I went to an Agile networking session a short while back. It was clear to me that a lot of people in the room were new to Agile and were trying to get their arms around it.

As part of an exercise we were asked to do, I discussed the challenges of implementing Agile with a gentlemen from a manufacturing company. When he told me they were having trouble establishing the backlog of requirements, I asked him who the product owner was. He shrugged and said, “I guess I am.”

And that to me signifies much of the problem with Agile implementations that are currently ongoing. Someone either decides to use Agile or is directed to use it. But they learn a few key terms, maybe time-bound their work in sprints, never get any real training and then dive right in.
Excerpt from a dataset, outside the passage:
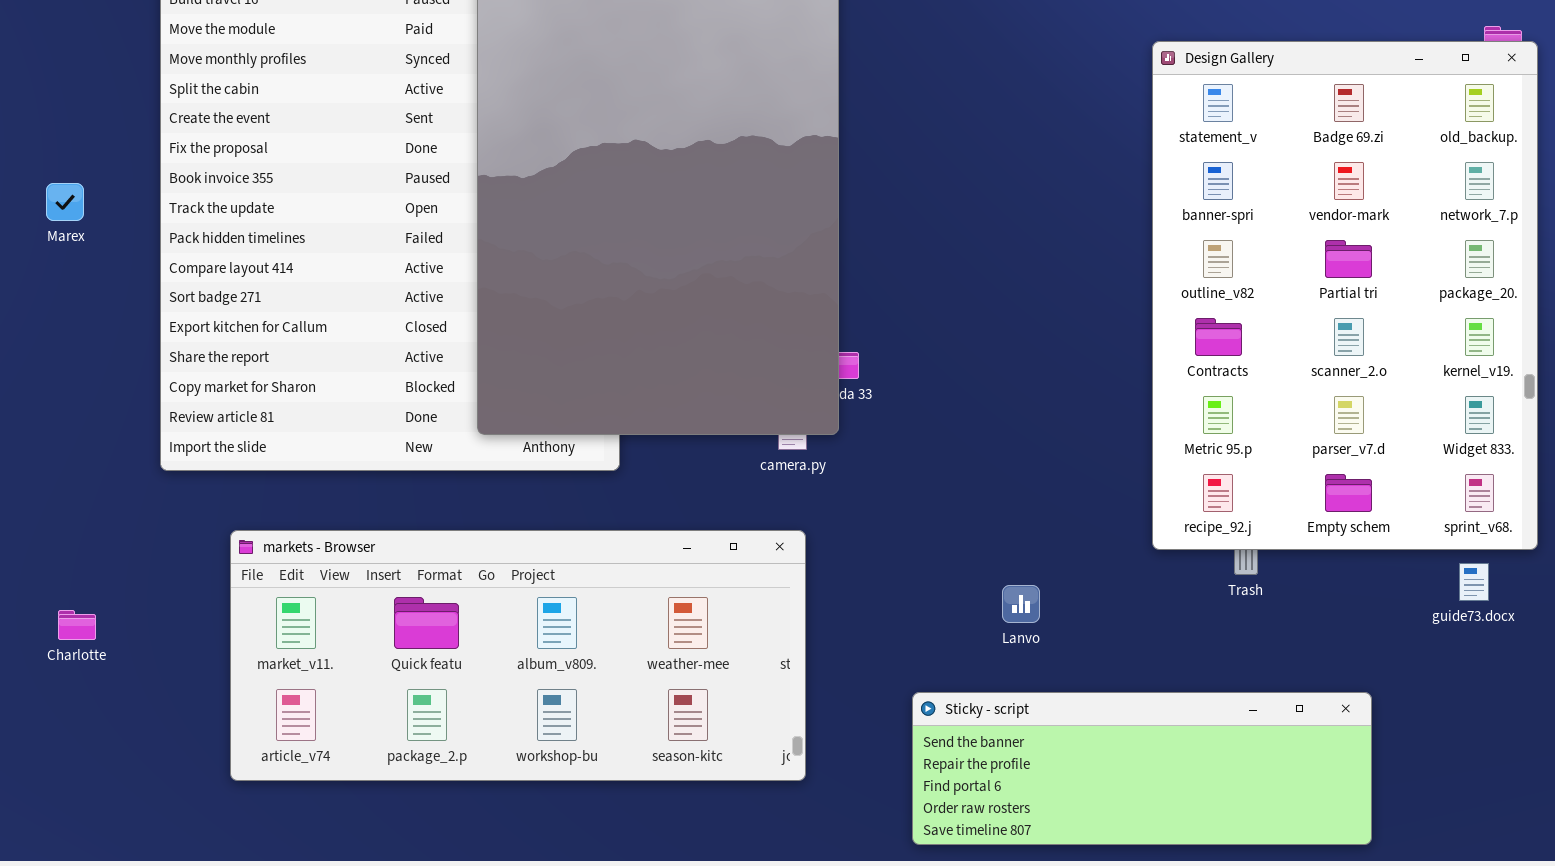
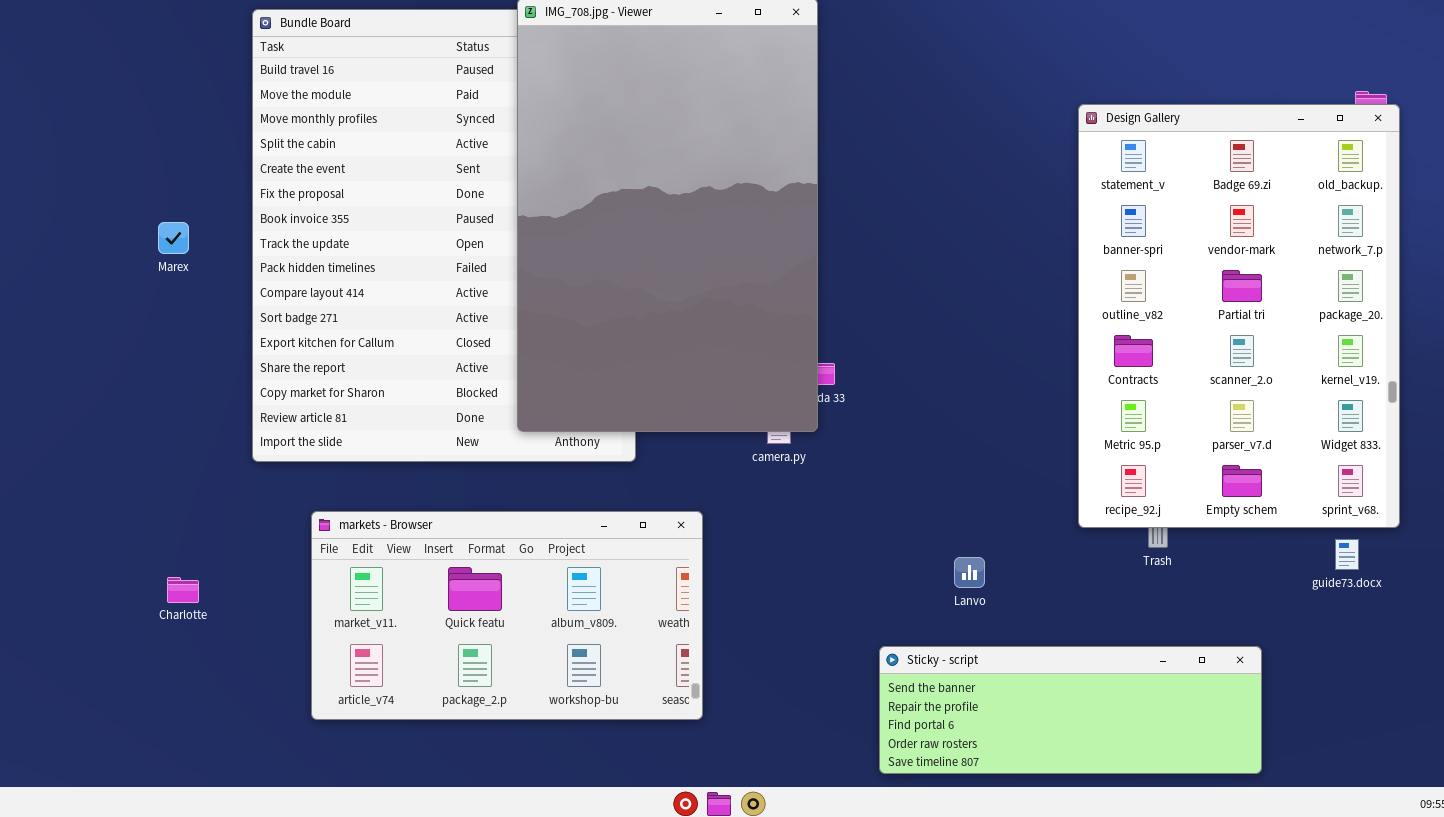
markets - Browser: [230,530,806,781] -> [311,511,703,720], resized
Agile is meant to be nimble, not chaotic. The fact that it’s not as process-driven as waterfall does not mean anarchy should be the order of the day. It has certain rules, guidelines, and precepts. Scrum has 17-page document of rules and guidelines which, based on anecdotal evidence alone, not too many people have read.2

By subverting the process, we mean that organizations try to bring command-and-control techniques to a process that does not work well with them. Asking Jen to become a Scrum Master because she “really knows how to crack the whip” is not what is called for. What Agile needs is a good facilitator who listens to people, knows how to remove impediments and can coach teams.
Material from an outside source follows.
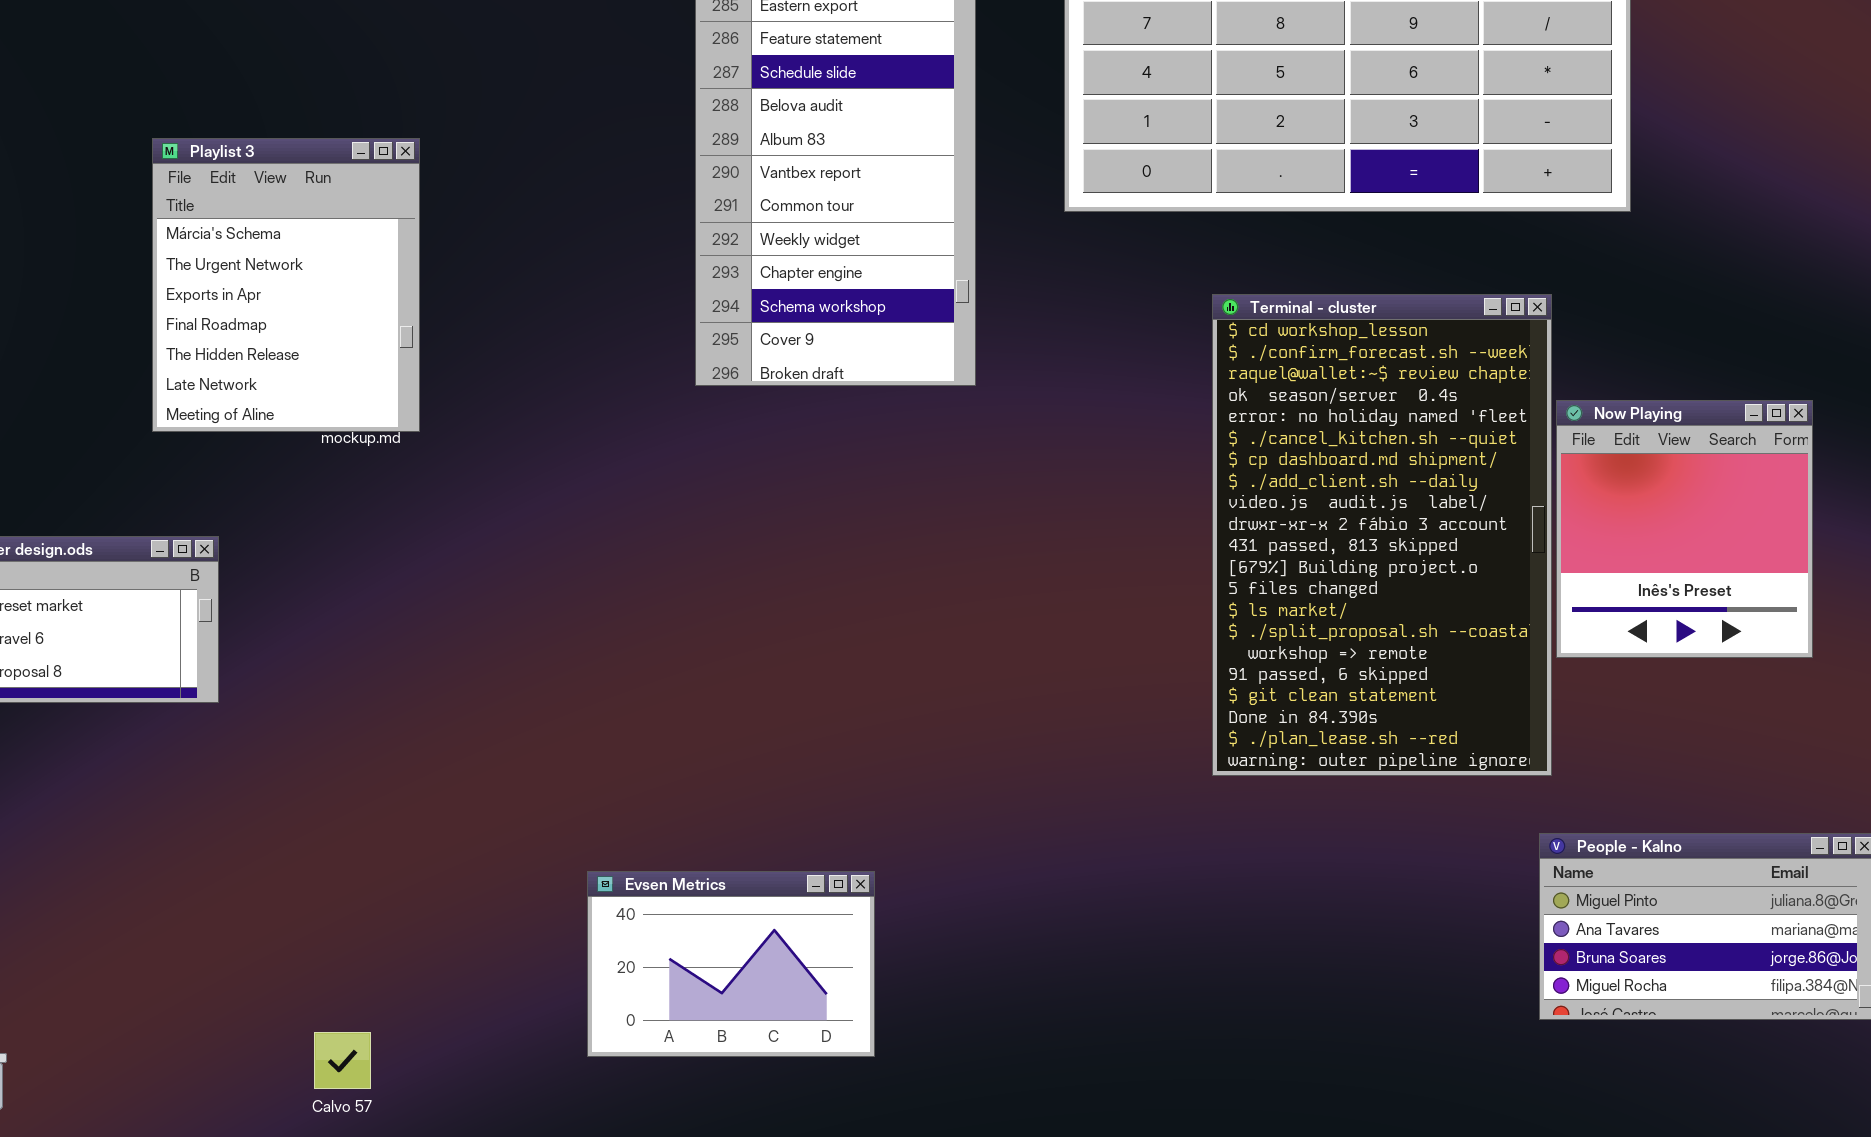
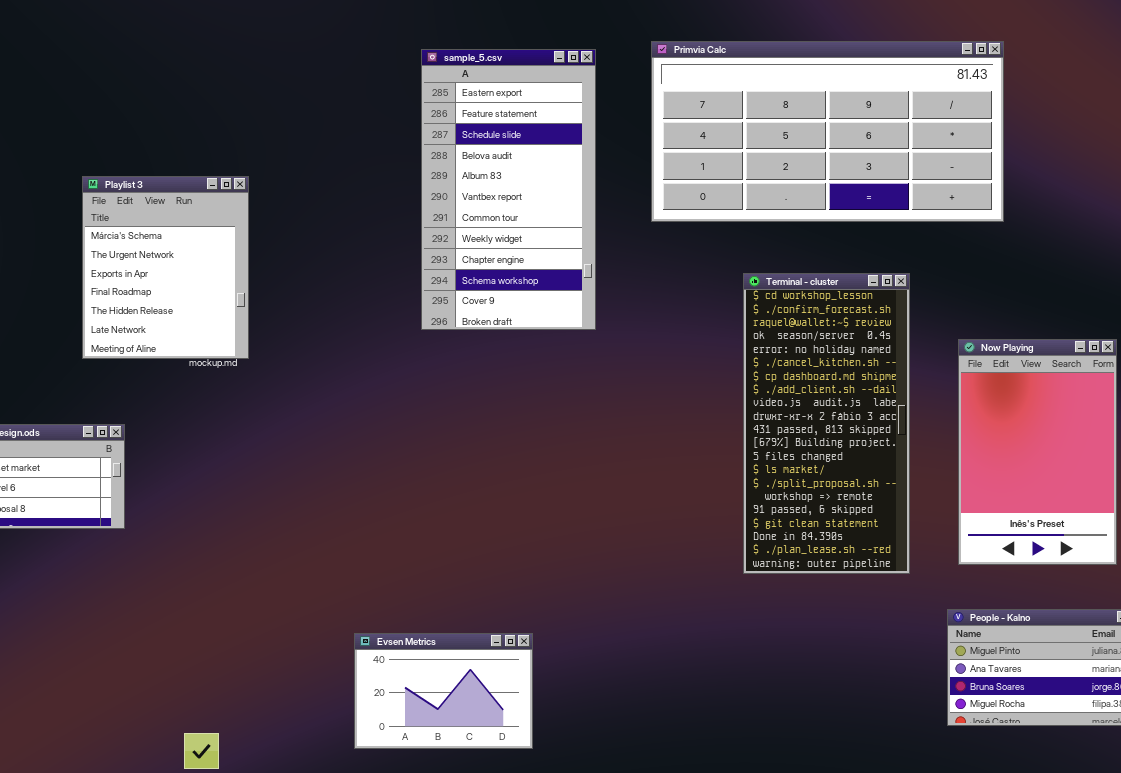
Terminal - cluster: [1212,294,1552,776] -> [743,273,910,574], resized
Now Playing: [1556,400,1813,658] -> [958,339,1117,565], resized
So if you’re planning an Agile implementation, here are some ideas:

  • Realize that it’s all about change and bring in change agents to guide you through the process
  • Get an executive briefing and bring an Agile coach in to train the team
  • Run a pilot project of 4- 6 months. Don’t make it a “bet-the farm” project but be sure it has at least some importance to the company
  • Put a mixture of enthusiasts and even naysayers on the team. You are going to want to roll this out to the larger organization or enterprise and you need a laboratory of sorts to simulate what it’s like

The Agile Transformation is not something to be taken lightly. Like all new methods or processes, you can introduce it methodically and respect its guidelines or haphazardly. It’s clear that those companies that respect the process and use Agile for the right type of projects are starting to see benefits.

  1. Rethinking Organizational Change: Reframing the Challenge of Change Management. Kenneth Kerber, Anthony F. Buono. Organizational Development Journal. Fall 2005.
  2. The Scrum Guide. Ken Schwaber and Jeff Sutherland.

For further reading, I recommend this article, Scrum Master vs. Agile Coach: Why Successful Transformations Need Both. You can read it here.

2 Responses

  1. I think people get tied up in Guidelines and mistake them for Rules. By definition, they are meant to “guide” you. I like to call them guardrails. Every organization has its quirks and culture that require adaptation. That doesn’t mean you can’t be good at Agile, at ITIL, or whatever standard process your company is following.

    • Jim says:

      Sure. The problem I think is that some companies follow no guidelines. I had an email conversation with a student of mine. They were using almost none of the precepts of Agile. And yet management insisted on calling it that so they could say they were Agile. It’s almost like it’s become “hip” to be Agile but not everybody wants to do the actual hard work.